Top of RECORDED DATA
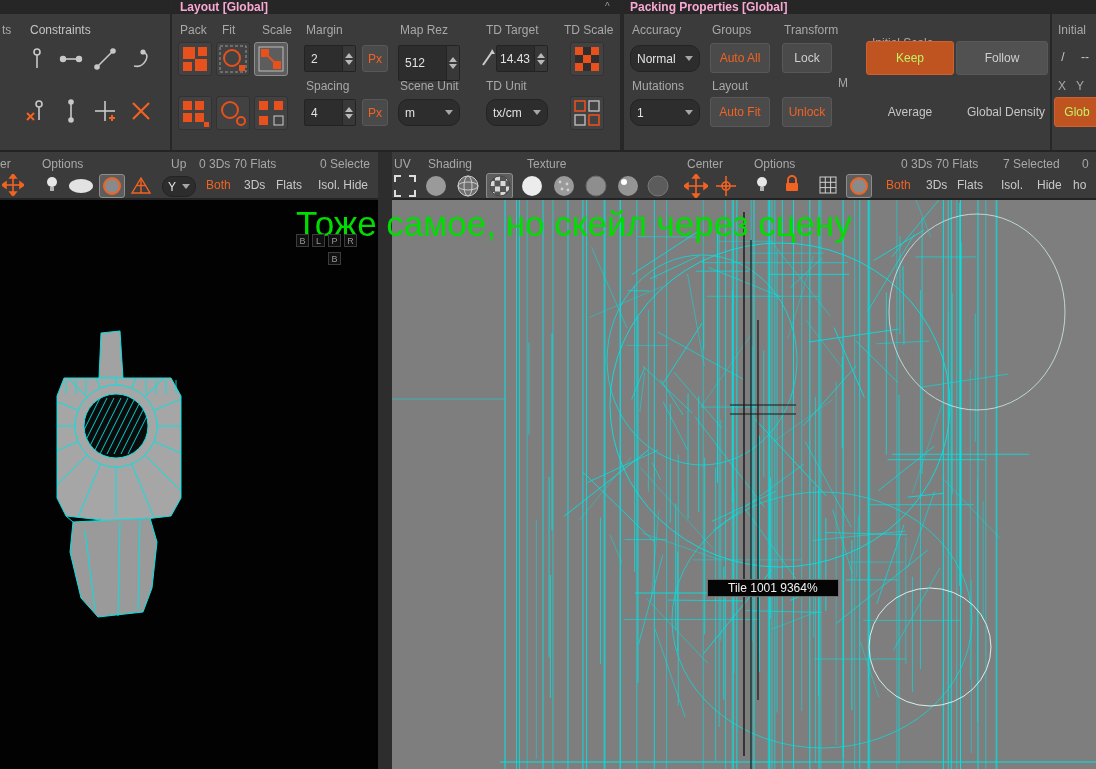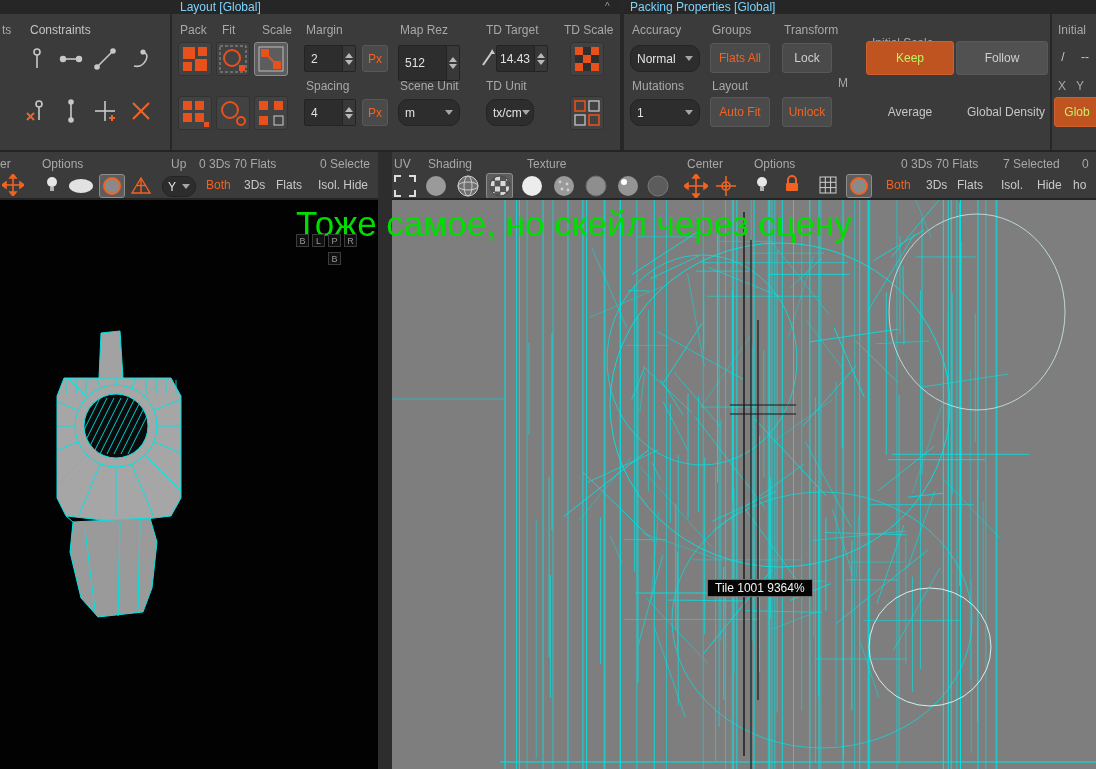--- a/index.html
+++ b/index.html
@@ -9,7 +9,7 @@
   .sec{font-size:12px;color:#a8a8a8;white-space:nowrap}
   .lbl-lt{font-size:12px;color:#c4c4c4;white-space:nowrap}
   .titlestrip{left:0;top:0;width:1096px;height:14px;background:#262626}
-  .paneltitle{font-size:12px;font-weight:normal;color:#7dd3fc;line-height:14px;white-space:nowrap}
+  .paneltitle{font-size:12px;font-weight:bold;color:#f9a8d4;line-height:14px;white-space:nowrap}
   .vdiv{background:#272727}
   .hdiv{background:#242424}
   .inputbox{background:#2d2d2d;border:1px solid #232323;color:#e2e2e2;font-size:12px;

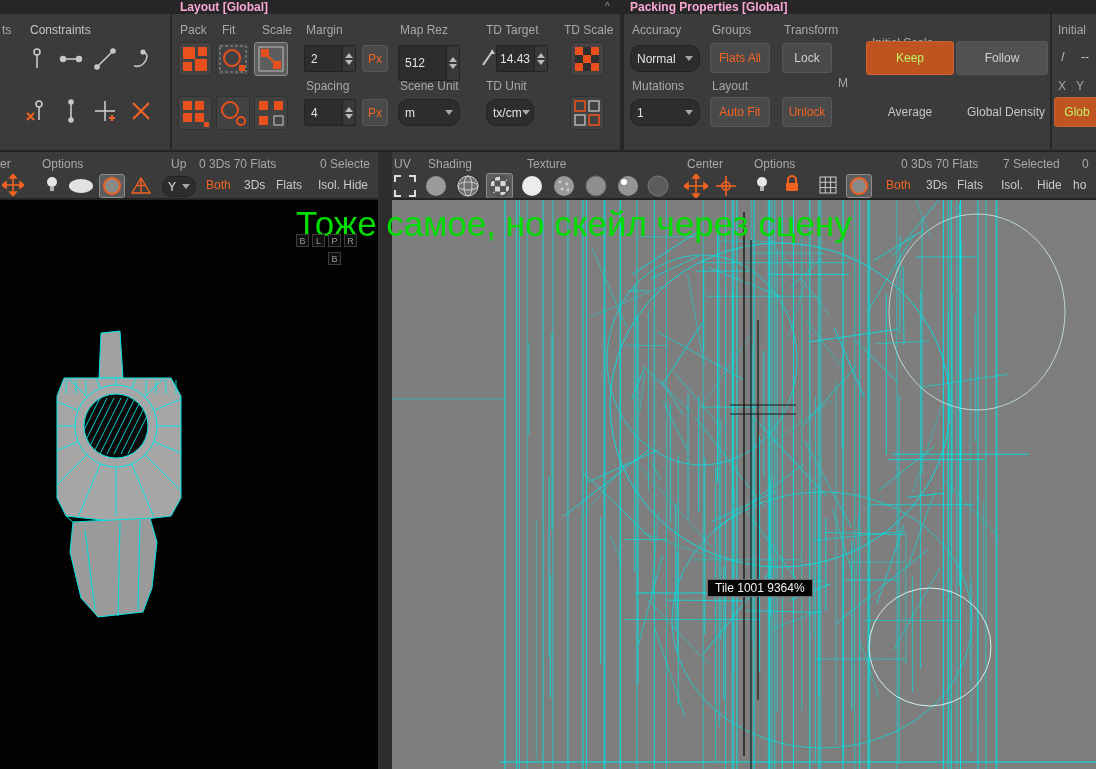--- a/index.html
+++ b/index.html
@@ -289,7 +289,7 @@
     <span>Normal</span>
       <span class="caret"></span>
   </div>
-  <div class="abs btn otext" style="left:86px;top:29px;width:60px;height:30px">Flats All</div>
+  <div class="abs btn otext" style="left:86px;top:29px;width:60px;height:30px">Auto All</div>
   <div class="abs btn" style="left:158px;top:29px;width:50px;height:30px">Lock</div>
   <div class="abs btn obg" style="left:242px;top:27px;width:88px;height:34px">Keep</div>
   <div class="abs btn" style="left:332px;top:27px;width:92px;height:34px;background:#515151">Follow</div>

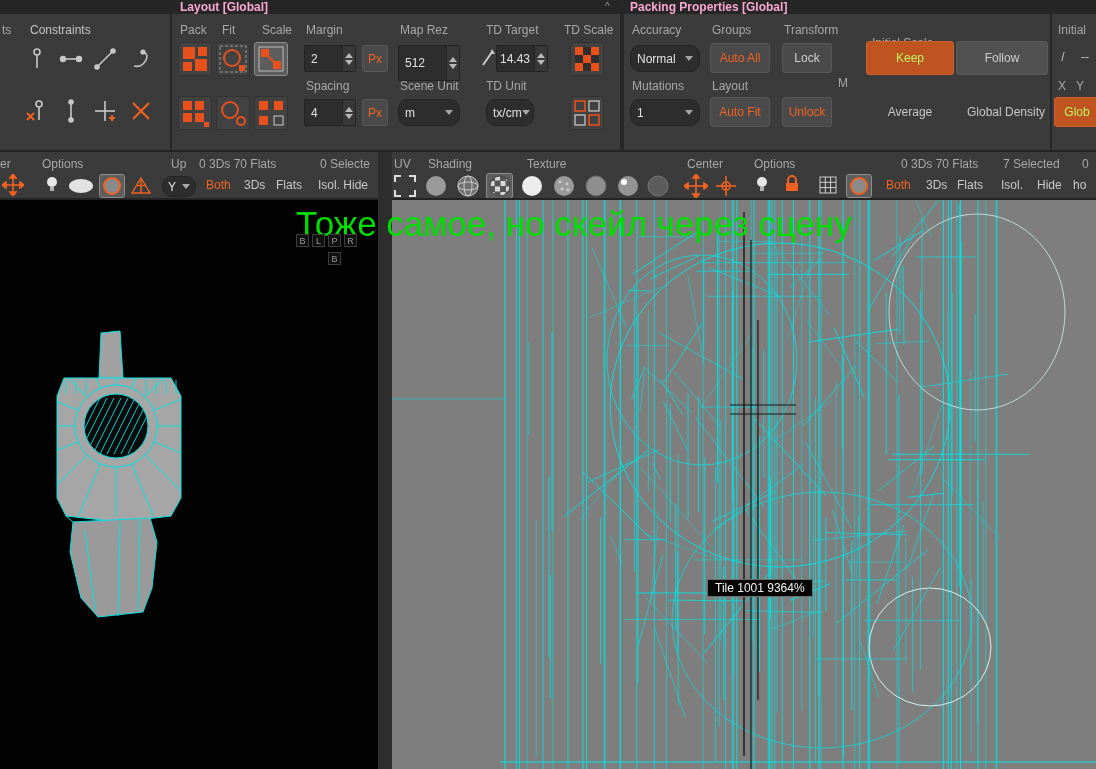--- a/index.html
+++ b/index.html
@@ -259,7 +259,7 @@
     <span>m</span>
       <span class="caret"></span>
   </div>
-  <div class="abs dd" style="left:314px;top:85px;width:48px;height:27px">
+  <div class="abs dd" style="left:314px;top:85px;width:62px;height:27px">
     <span>tx/cm</span>
       <span class="caret"></span>
   </div>

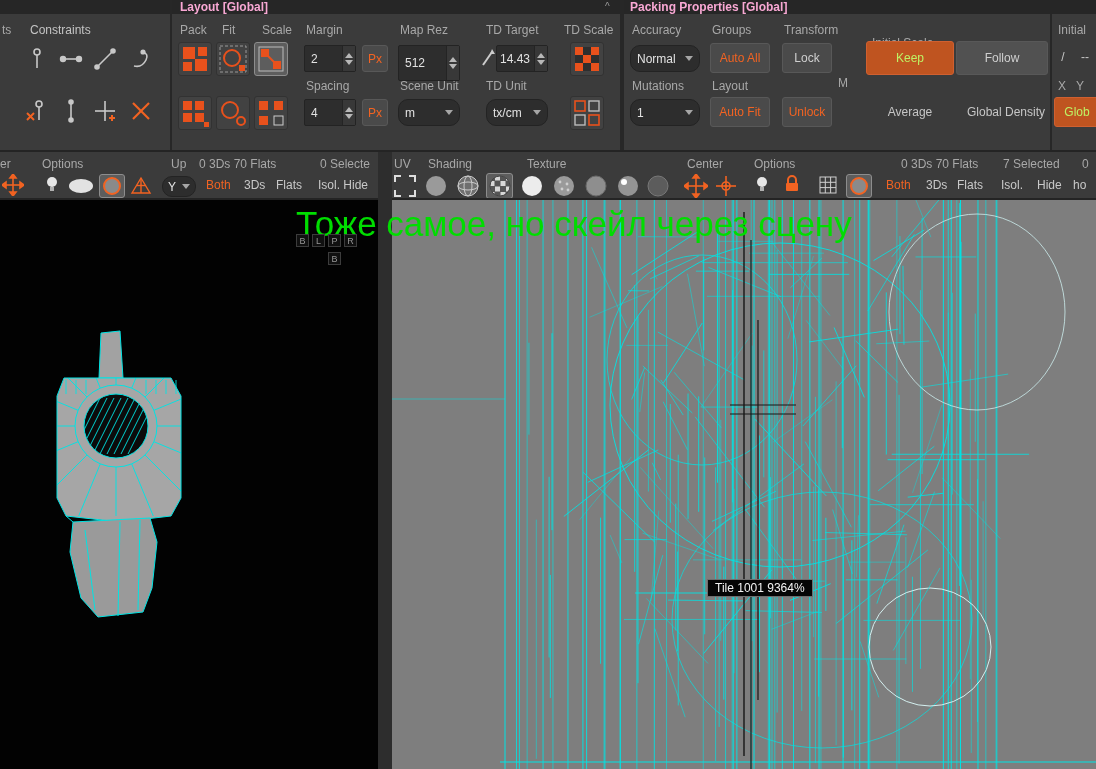--- a/index.html
+++ b/index.html
@@ -36,7 +36,7 @@
   .hintkey{width:13px;height:13px;background:#101010;border:1px solid #3c3c3c;color:#969696;
     font-size:9px;display:flex;align-items:center;justify-content:center}
   .tooltip{background:#050505;border:1px solid #6e6e6e;color:#f2f2f2;font-size:12px;
-    padding:1px 7px;white-space:nowrap}
+    padding:1px 20px;white-space:nowrap}
   .annotation{font-size:35px;color:#00dd00;white-space:nowrap;z-index:10}
 </style>
 </head>

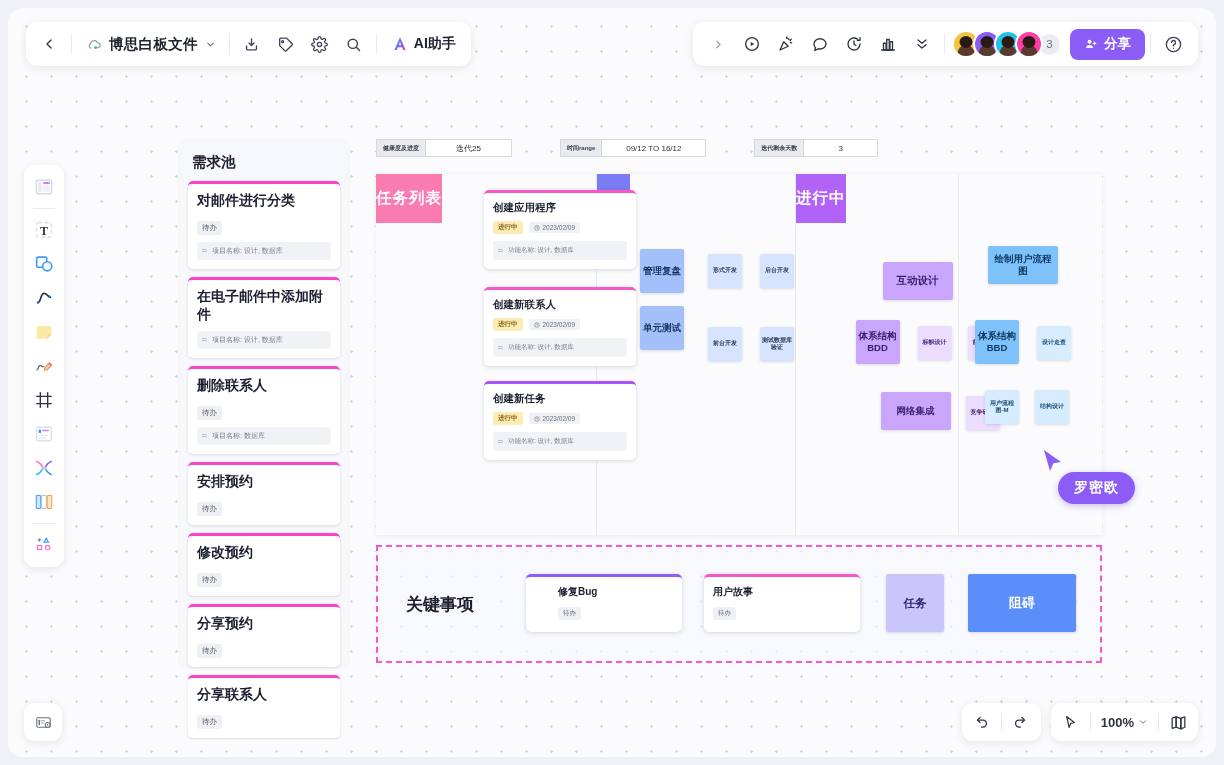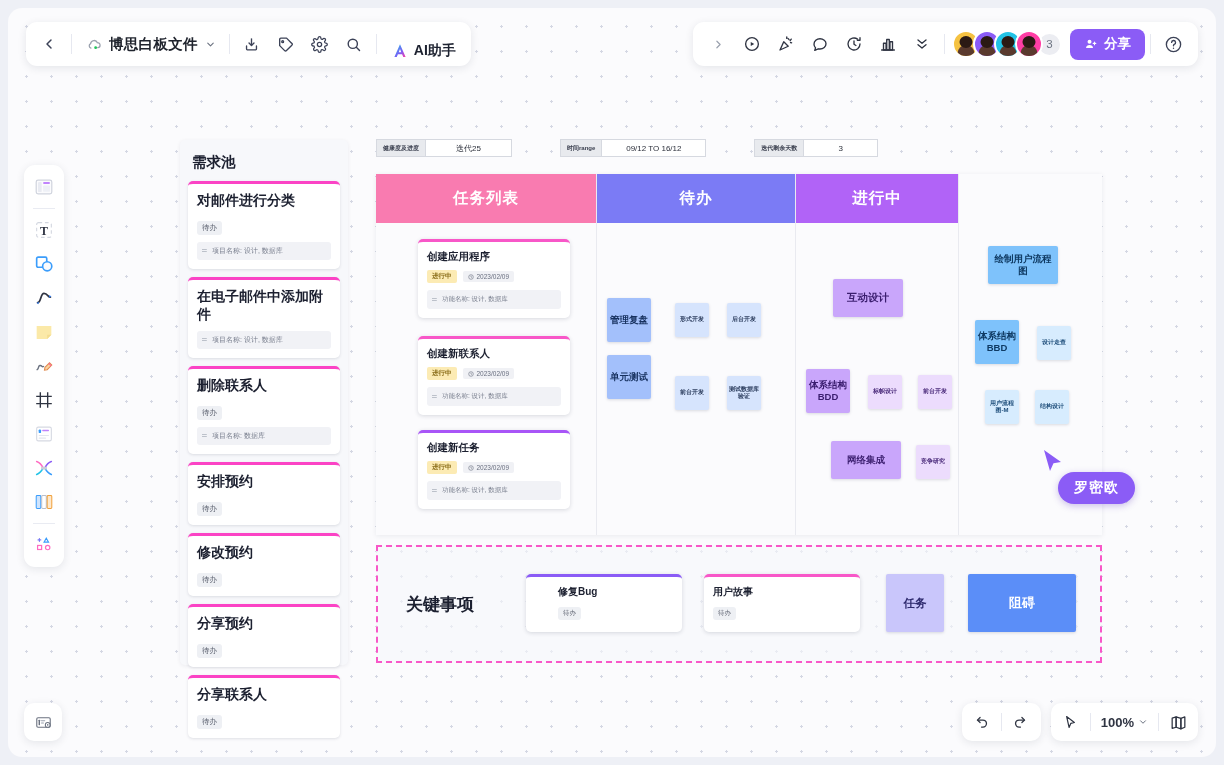--- a/index.html
+++ b/index.html
@@ -52,7 +52,7 @@
     font-size: 14.5px; font-weight: 700; color: #20242e; letter-spacing: .3px;
   }
   .ai-chip {
-    display: flex; align-items: flex-end; gap: 5px;
+    display: flex; align-items: center; gap: 5px;
     padding: 0 9px; height: 32px; border-radius: 8px; cursor: pointer;
   }
   .ai-label {

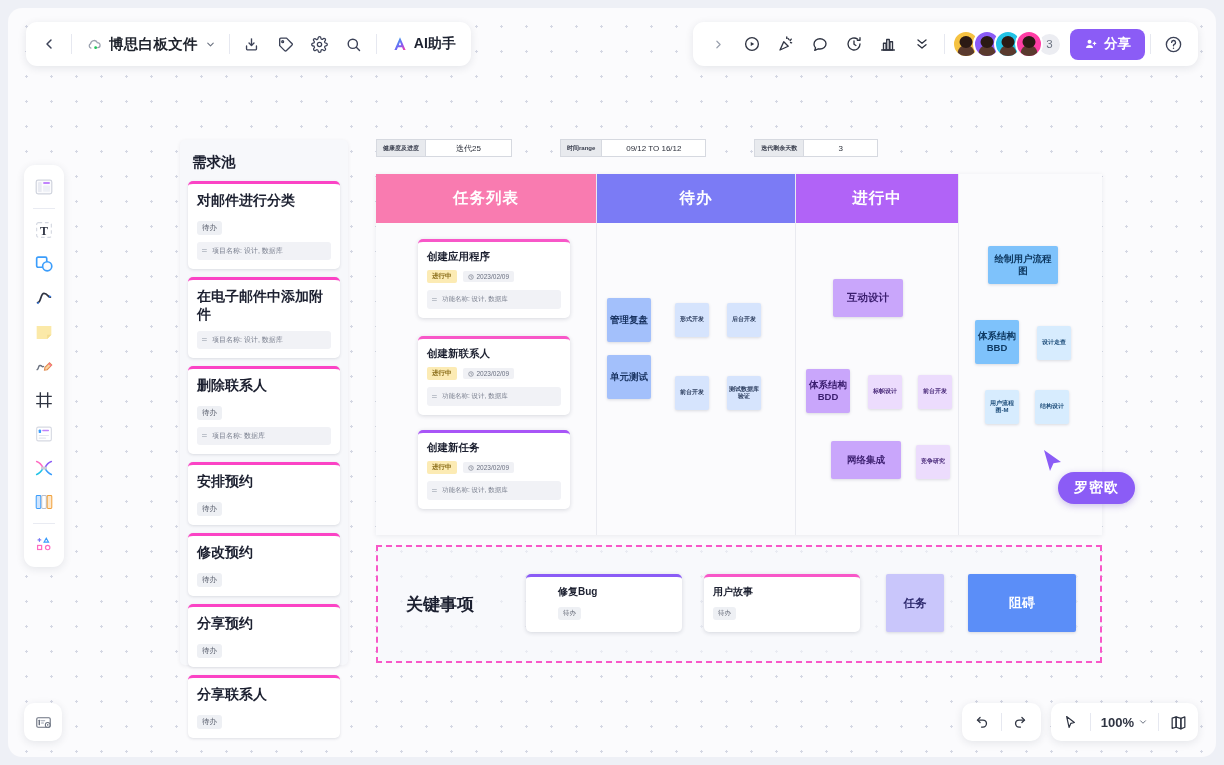--- a/index.html
+++ b/index.html
@@ -221,7 +221,7 @@
     box-shadow: 0 1px 5px rgba(30,35,60,.08);
     z-index: 5;
   }
-  .kcol { display: flex; flex-direction: column; background: #fbfbfd; }
+  .kcol { display: flex; background: #fbfbfd; }
   .kcol:not(:last-child) { border-right: 1px solid #e9eaf0; }
   .khead {
     height: 49px; display: flex; align-items: center; justify-content: center;

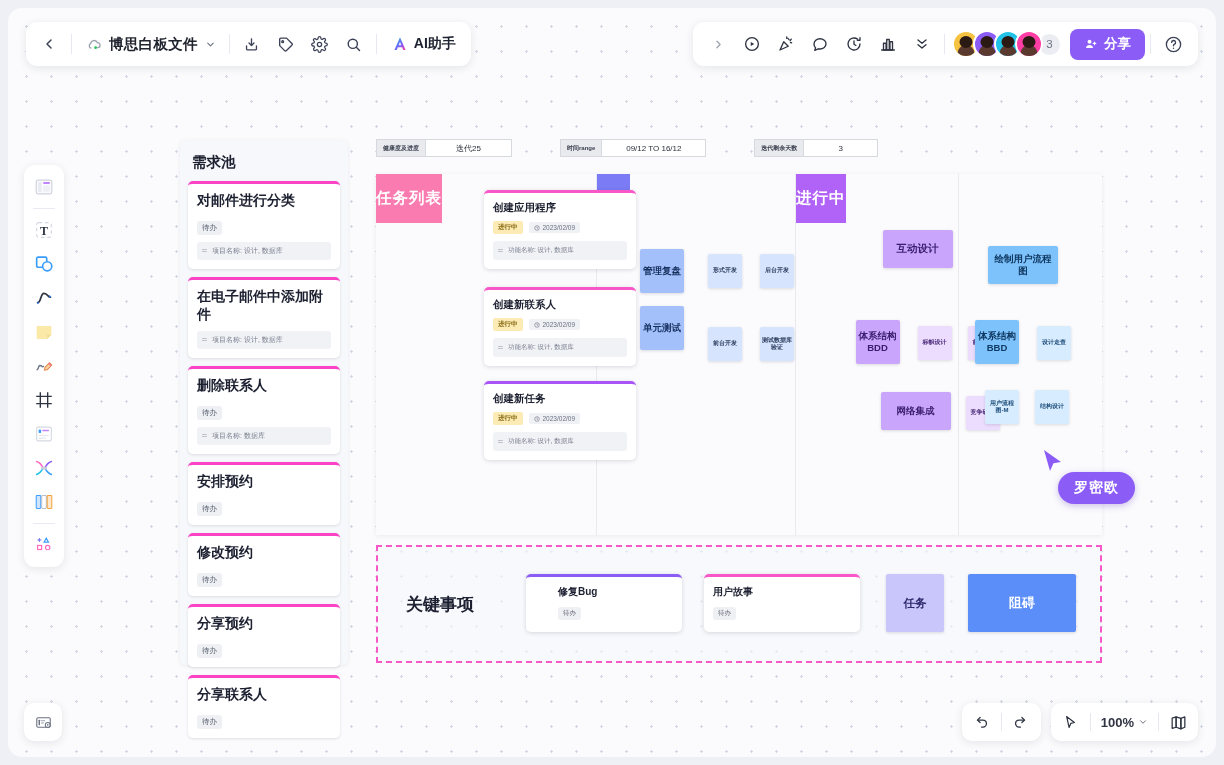--- a/index.html
+++ b/index.html
@@ -693,7 +693,7 @@
     <div class="kcol" style="width:163px">
       <div class="khead" style="background:#b163f7">进行中</div>
       <div class="kbody" id="col-progress">
-          <div class="sticky" style="left: 37px; top: 56px; width: 70px; height: 38px; background: rgb(201, 166, 251); font-size: 10.5px; color: rgb(58, 29, 110); font-weight: 700;">互动设计</div>
+          <div class="sticky" style="left: 37px; top: 88px; width: 70px; height: 38px; background: rgb(201, 166, 251); font-size: 10.5px; color: rgb(58, 29, 110); font-weight: 700;">互动设计</div>
           <div class="sticky" style="left: 10px; top: 146px; width: 44px; height: 44px; background: rgb(201, 166, 251); font-size: 9.5px; color: rgb(58, 29, 110); font-weight: 700;">体系结构BDD</div>
           <div class="sticky" style="left: 72px; top: 152px; width: 34px; height: 34px; background: rgb(236, 220, 253); font-size: 6px; color: rgb(74, 42, 122); font-weight: 700;">标帜设计</div>
           <div class="sticky" style="left: 122px; top: 152px; width: 34px; height: 34px; background: rgb(236, 220, 253); font-size: 6px; color: rgb(74, 42, 122); font-weight: 700;">前台开发</div>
Bottom of RECORDED DATA
> _JOB_
Each line from the start of the entries above through the line with "<span>tx/cm</span>" should be duplicated exactly, leaving out the pictures.

> _EXERCISE RESULT_
--- a/index.html
+++ b/index.html
@@ -9,7 +9,7 @@
   .sec{font-size:12px;color:#a8a8a8;white-space:nowrap}
   .lbl-lt{font-size:12px;color:#c4c4c4;white-space:nowrap}
   .titlestrip{left:0;top:0;width:1096px;height:14px;background:#262626}
-  .paneltitle{font-size:12px;font-weight:normal;color:#7dd3fc;line-height:14px;white-space:nowrap}
+  .paneltitle{font-size:12px;font-weight:bold;color:#f9a8d4;line-height:14px;white-space:nowrap}
   .vdiv{background:#272727}
   .hdiv{background:#242424}
   .inputbox{background:#2d2d2d;border:1px solid #232323;color:#e2e2e2;font-size:12px;

--- a/index.html
+++ b/index.html
@@ -289,7 +289,7 @@
     <span>Normal</span>
       <span class="caret"></span>
   </div>
-  <div class="abs btn otext" style="left:86px;top:29px;width:60px;height:30px">Flats All</div>
+  <div class="abs btn otext" style="left:86px;top:29px;width:60px;height:30px">Auto All</div>
   <div class="abs btn" style="left:158px;top:29px;width:50px;height:30px">Lock</div>
   <div class="abs btn obg" style="left:242px;top:27px;width:88px;height:34px">Keep</div>
   <div class="abs btn" style="left:332px;top:27px;width:92px;height:34px;background:#515151">Follow</div>

--- a/index.html
+++ b/index.html
@@ -259,7 +259,7 @@
     <span>m</span>
       <span class="caret"></span>
   </div>
-  <div class="abs dd" style="left:314px;top:85px;width:48px;height:27px">
+  <div class="abs dd" style="left:314px;top:85px;width:62px;height:27px">
     <span>tx/cm</span>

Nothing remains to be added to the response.